Please set down the records exactly, keeping every line.

(Beginning of TASK DATA)

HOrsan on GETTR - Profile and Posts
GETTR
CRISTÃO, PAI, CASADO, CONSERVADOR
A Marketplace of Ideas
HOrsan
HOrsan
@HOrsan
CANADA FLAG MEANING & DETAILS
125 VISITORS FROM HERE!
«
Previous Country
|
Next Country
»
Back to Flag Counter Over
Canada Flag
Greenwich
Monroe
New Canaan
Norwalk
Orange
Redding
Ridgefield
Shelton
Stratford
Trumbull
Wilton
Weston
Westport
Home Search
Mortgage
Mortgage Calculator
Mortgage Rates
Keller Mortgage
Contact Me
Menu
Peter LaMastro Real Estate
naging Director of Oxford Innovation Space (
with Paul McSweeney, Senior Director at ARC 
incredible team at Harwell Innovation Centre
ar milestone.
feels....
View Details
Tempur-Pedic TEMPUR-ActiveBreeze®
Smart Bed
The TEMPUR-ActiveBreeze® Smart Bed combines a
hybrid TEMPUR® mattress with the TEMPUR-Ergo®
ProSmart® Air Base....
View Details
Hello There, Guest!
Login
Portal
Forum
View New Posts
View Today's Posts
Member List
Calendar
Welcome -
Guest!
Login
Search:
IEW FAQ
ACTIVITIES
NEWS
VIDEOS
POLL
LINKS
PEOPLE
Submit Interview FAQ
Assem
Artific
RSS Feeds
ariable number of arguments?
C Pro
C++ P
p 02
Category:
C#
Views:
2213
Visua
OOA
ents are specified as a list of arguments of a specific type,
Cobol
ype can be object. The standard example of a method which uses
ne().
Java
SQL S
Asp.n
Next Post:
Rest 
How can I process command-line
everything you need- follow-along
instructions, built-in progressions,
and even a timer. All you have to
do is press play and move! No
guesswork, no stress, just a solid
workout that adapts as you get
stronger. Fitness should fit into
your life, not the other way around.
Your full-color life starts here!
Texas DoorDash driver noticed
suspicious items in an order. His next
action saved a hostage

(End of TASK DATA)

ANSWER SPACE:
HOrsan on GETTR - Profile and Posts
GETTR
CRISTÃO, PAI, CASADO, CONSERVADOR
A Marketplace of Ideas
HOrsan
HOrsan
@HOrsan
CANADA FLAG MEANING & DETAILS
125 VISITORS FROM HERE!
«
Previous Country
|
Next Country
»
Back to Flag Counter Over
Canada Flag
Greenwich
Monroe
New Canaan
Norwalk
Orange
Redding
Ridgefield
Shelton
Stratford
Trumbull
Wilton
Weston
Westport
Home Search
Mortgage
Mortgage Calculator
Mortgage Rates
Keller Mortgage
Contact Me
Menu
Peter LaMastro Real Estate
naging Director of Oxford Innovation Space (
with Paul McSweeney, Senior Director at ARC 
incredible team at Harwell Innovation Centre
ar milestone.
feels....
View Details
Tempur-Pedic TEMPUR-ActiveBreeze®
Smart Bed
The TEMPUR-ActiveBreeze® Smart Bed combines a
hybrid TEMPUR® mattress with the TEMPUR-Ergo®
ProSmart® Air Base....
View Details
Hello There, Guest!
Login
Portal
Forum
View New Posts
View Today's Posts
Member List
Calendar
Welcome -
Guest!
Login
Search:
IEW FAQ
ACTIVITIES
NEWS
VIDEOS
POLL
LINKS
PEOPLE
Submit Interview FAQ
Assem
Artific
RSS Feeds
ariable number of arguments?
C Pro
C++ P
p 02
Category:
C#
Views:
2213
Visua
OOA
ents are specified as a list of arguments of a specific type,
Cobol
ype can be object. The standard example of a method which uses
ne().
Java
SQL S
Asp.n
Next Post:
Rest 
How can I process command-line
everything you need- follow-along
instructions, built-in progressions,
and even a timer. All you have to
do is press play and move! No
guesswork, no stress, just a solid
workout that adapts as you get
stronger. Fitness should fit into
your life, not the other way around.
Your full-color life starts here!
Texas DoorDash driver noticed
suspicious items in an order. His next
action saved a hostage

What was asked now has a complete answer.